» Exercises to complete:
(a) Reproduce the passage of the Kafka mailing-list thread between "On Fri, Jul 21, 2017 at 10:50" and "Again, many thanks.", inclusive.
(b) Answer these questions using the Kafka mailing-list thread:
(i) Which configured port is polled for while waiting for the Kafka process to bind?
(ii) From which path were the entries for the topics cleaned out?
(iii) In what kind of environment did Carl run into similar difficulties?
(c) Write the next part of the Kafka mailing-list thread, picking up after its final line.

» Text block:
--- START ---

I would recommend allowing each broker enough time to catch-up before
starting the next, but this may be less of a concern if the entire cluster
is being brought down and then started from scratch.  To automate, we poll
until the Kafka process binds to its configured port (9092), and then once
all brokers are up we also poll until there are no longer any
under-replicated partitions before performing further maintenance.

Carl

On Fri, Jul 21, 2017 at 10:50 AM, Chris Neal <cwn...@gmail.com> wrote:

> Thanks Carl.
>
> Always fun to do this stuff in production... ;)
>
> Appreciate the input.  I'll try a full cycle and see how that works.
>
> In your opinion, if I stop all brokers and all Zookeeper nodes, then
> restart all Zookeepers...at that point can I start both brokers at the same
> time, or should I let one broker fully start and read all the unflushed
> segments from disk before starting the second broker?
>
> Again, many thanks.
> Chris
>
>
> On Fri, Jul 21, 2017 at 12:13 PM, Carl Haferd <chaf...@groupon.com.invalid
> >
> wrote:
>
> > I have encountered similar difficulties in a test environment and it may
> be
> > necessary to stop the Kafka process on each broker and take Zookeeper
> > offline before removing the files and zookeeper paths.  Otherwise there
> may
> > be a race condition between brokers which could cause the cluster to
> retain
> > information for the topic.
> >
> > Carl
> >
> > On Fri, Jul 21, 2017 at 9:06 AM, Chris Neal <cwn...@gmail.com> wrote:
> >
> > > Welp.  Surprisingly, that did not fix the problem. :(
> > >
> > > I cleaned out all the entries for these topics from /config/topics, and
> > > removed the logs from the file system for those topics, and the
> messages
> > > are still flying by in the server.log file.

--- END ---

Keypoint data per instance:
--- START ---

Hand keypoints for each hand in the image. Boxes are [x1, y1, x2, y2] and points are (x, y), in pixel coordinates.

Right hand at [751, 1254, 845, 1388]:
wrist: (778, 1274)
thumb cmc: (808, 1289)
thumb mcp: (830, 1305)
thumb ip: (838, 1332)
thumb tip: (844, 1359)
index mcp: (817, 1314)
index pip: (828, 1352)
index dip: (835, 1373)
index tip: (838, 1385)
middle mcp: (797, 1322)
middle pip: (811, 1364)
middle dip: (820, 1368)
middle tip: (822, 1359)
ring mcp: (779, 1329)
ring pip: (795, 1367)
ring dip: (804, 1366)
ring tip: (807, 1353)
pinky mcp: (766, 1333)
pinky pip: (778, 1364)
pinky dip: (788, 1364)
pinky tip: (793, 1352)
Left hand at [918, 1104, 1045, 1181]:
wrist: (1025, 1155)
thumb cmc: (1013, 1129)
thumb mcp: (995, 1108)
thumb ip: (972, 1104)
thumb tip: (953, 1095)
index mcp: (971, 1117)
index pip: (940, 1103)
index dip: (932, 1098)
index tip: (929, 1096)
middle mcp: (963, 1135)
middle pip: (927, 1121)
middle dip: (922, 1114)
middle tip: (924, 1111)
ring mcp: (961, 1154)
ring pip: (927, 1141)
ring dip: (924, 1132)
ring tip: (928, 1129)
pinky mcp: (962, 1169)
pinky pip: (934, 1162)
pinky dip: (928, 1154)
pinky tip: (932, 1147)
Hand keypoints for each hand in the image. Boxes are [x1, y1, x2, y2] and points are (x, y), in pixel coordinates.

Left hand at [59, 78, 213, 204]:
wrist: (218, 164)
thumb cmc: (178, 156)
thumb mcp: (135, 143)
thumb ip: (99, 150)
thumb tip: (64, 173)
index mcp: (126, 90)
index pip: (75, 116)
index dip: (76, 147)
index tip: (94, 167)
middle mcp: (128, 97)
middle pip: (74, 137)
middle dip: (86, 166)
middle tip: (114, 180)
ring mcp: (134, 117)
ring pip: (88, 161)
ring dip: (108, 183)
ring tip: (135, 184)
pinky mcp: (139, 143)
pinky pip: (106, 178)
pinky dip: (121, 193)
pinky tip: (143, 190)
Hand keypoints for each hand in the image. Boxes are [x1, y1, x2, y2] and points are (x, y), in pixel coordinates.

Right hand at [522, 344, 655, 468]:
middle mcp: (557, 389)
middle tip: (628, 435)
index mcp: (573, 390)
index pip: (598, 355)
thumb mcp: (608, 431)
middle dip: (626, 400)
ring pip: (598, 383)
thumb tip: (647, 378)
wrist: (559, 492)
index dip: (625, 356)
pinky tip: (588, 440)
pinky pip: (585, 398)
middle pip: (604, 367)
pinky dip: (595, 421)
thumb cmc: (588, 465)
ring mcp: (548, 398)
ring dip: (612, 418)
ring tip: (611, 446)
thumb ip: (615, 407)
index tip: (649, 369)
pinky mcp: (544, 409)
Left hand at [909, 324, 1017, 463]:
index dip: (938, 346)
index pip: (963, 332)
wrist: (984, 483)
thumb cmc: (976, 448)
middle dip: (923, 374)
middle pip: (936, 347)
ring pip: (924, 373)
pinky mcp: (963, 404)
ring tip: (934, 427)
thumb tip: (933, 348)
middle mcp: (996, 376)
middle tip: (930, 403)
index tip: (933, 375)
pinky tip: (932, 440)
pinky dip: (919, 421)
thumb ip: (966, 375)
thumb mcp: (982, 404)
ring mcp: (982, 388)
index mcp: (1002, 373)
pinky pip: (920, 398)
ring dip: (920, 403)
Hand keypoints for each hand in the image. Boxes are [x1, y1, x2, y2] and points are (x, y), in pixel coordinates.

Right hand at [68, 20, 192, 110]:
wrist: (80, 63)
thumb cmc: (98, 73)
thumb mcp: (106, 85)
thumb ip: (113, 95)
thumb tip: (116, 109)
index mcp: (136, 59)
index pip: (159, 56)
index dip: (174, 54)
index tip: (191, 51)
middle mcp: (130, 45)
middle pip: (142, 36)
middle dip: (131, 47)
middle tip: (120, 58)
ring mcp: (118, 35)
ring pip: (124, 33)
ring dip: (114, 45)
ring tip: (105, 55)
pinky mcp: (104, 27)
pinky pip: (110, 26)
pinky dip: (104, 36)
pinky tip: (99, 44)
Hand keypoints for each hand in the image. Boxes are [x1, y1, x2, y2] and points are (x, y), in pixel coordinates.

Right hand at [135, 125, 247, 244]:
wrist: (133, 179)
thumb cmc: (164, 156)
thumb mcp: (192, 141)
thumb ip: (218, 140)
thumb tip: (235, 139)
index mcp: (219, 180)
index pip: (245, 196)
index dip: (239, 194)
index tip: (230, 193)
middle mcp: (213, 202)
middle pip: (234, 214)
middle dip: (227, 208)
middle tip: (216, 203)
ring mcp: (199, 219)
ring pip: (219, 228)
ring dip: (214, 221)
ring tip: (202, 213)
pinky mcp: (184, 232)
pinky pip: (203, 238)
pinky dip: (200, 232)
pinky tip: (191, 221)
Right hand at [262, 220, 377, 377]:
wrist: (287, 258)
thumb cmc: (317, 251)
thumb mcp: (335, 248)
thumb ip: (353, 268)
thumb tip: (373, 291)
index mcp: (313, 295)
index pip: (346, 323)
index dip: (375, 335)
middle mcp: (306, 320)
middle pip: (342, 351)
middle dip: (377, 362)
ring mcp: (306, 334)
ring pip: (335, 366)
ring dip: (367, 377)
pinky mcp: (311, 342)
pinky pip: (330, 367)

--- END ---

» Expected responses:
(a)
On Fri, Jul 21, 2017 at 10:50 AM, Chris Neal <cwn...@gmail.com> wrote:

> Thanks Carl.
>
> Always fun to do this stuff in production... ;)
>
> Appreciate the input.  I'll try a full cycle and see how that works.
>
> In your opinion, if I stop all brokers and all Zookeeper nodes, then
> restart all Zookeepers...at that point can I start both brokers at the same
> time, or should I let one broker fully start and read all the unflushed
> segments from disk before starting the second broker?
>
> Again, many thanks.

(b)
(i) 9092
(ii) /config/topics
(iii) A test environment

(c)
> > >
> > > Also, more concerning, when I was looking through the log files for the
> > > other broker in the cluster, I noticed the same type of message for a
> > topic
> > > that should actually be there:
> > >
> > > [2017-07-21 16:03:29,140] ERROR Conditional update of path
> > > /brokers/topics/perf_dstorage_raw/partitions/4/state with data
> > > {"controller_epoch":34,"leader":0,"version":1,"leader_
> > epoch":0,"isr":[0]}
> > > and expected version 0 failed due to
> > > org.apache.zookeeper.KeeperException$BadVersionException:
> > KeeperErrorCode
> > > =
> > > BadVersion for /brokers/topics/perf_dstorage_raw/partitions/4/state
> > > (kafka.utils.ZkUtils$)
> > > [2017-07-21 16:03:29,142] ERROR Conditional update of path
> > > /brokers/topics/perf_dstorage_raw/partitions/0/state with data
> > > {"controller_epoch":34,"leader":0,"version":1,"leader_
> > epoch":0,"isr":[0]}
> > > and expected version 0 failed due to
> > > org.apache.zookeeper.KeeperException$BadVersionException:
> > KeeperErrorCode
> > > =
> > > BadVersion for /brokers/topics/perf_dstorage_raw/partitions/0/state
> > > (kafka.utils.ZkUtils$)
> > > [2017-07-21 16:03:29,142] ERROR Conditional update of path
> > > /brokers/topics/perf_dstorage_raw/partitions/0/state with data
> > > {"controller_epoch":34,"leader":0,"version":1,"leader_
> > epoch":0,"isr":[0]}
> > > and expected version 0 failed due to
> > > org.apache.zookeeper.KeeperException$BadVersionException:
> > KeeperErrorCode
> > > =
> > > BadVersion for /brokers/topics/perf_dstorage_raw/partitions/0/state
> > > (kafka.utils.ZkUtils$)
> > >
> > > So, the issue is not isolated to just these "should-have-been-removed"
> > > topics, unfortunately.
> > >
> > > Really appreciate the input so far everyone.  Still looking though for
> a
> > > solution.  Many thanks. :)
> > >
> > > Chris
> > >
> > > On Fri, Jul 21, 2017 at 10:58 AM, M. Manna <manme...@gmail.com> wrote:
> > >
> > > > Just to add (in case the platoform is Windows)
> > > >
> > > > For Windows based cluster implementation, log/topic cleanup doesn't
> > work
> > > > out of the box. Users are more or less aware of it, and doing their
> own
> > > > maintenance as workaround.
> > > >  If you have issues on Topic deletion not working properly on Windows
> > > (i.e.
> > > > with topic deletion enable and all other settings). then you have to
> > > > manually delete the files.
> > > >
> > > >
> > > > On 21 July 2017 at 16:53, Chris Neal <cwn...@gmail.com> wrote:
> > > >
> > > > > @Carl,
> > > > >
> > > > > There is nothing under /admin/delete_topics other than
> > > > >
> > > > > []
> > > > >
> > > > > And nothing under /admin other than delete_topics :)
> > > > >
> > > > > The topics DO exist, however, under /config/topics!  We may be on
> to
> > > > > something.  I will remove them here and see if that clears it up.
> > > > >
> > > > > Thanks so much for all the help!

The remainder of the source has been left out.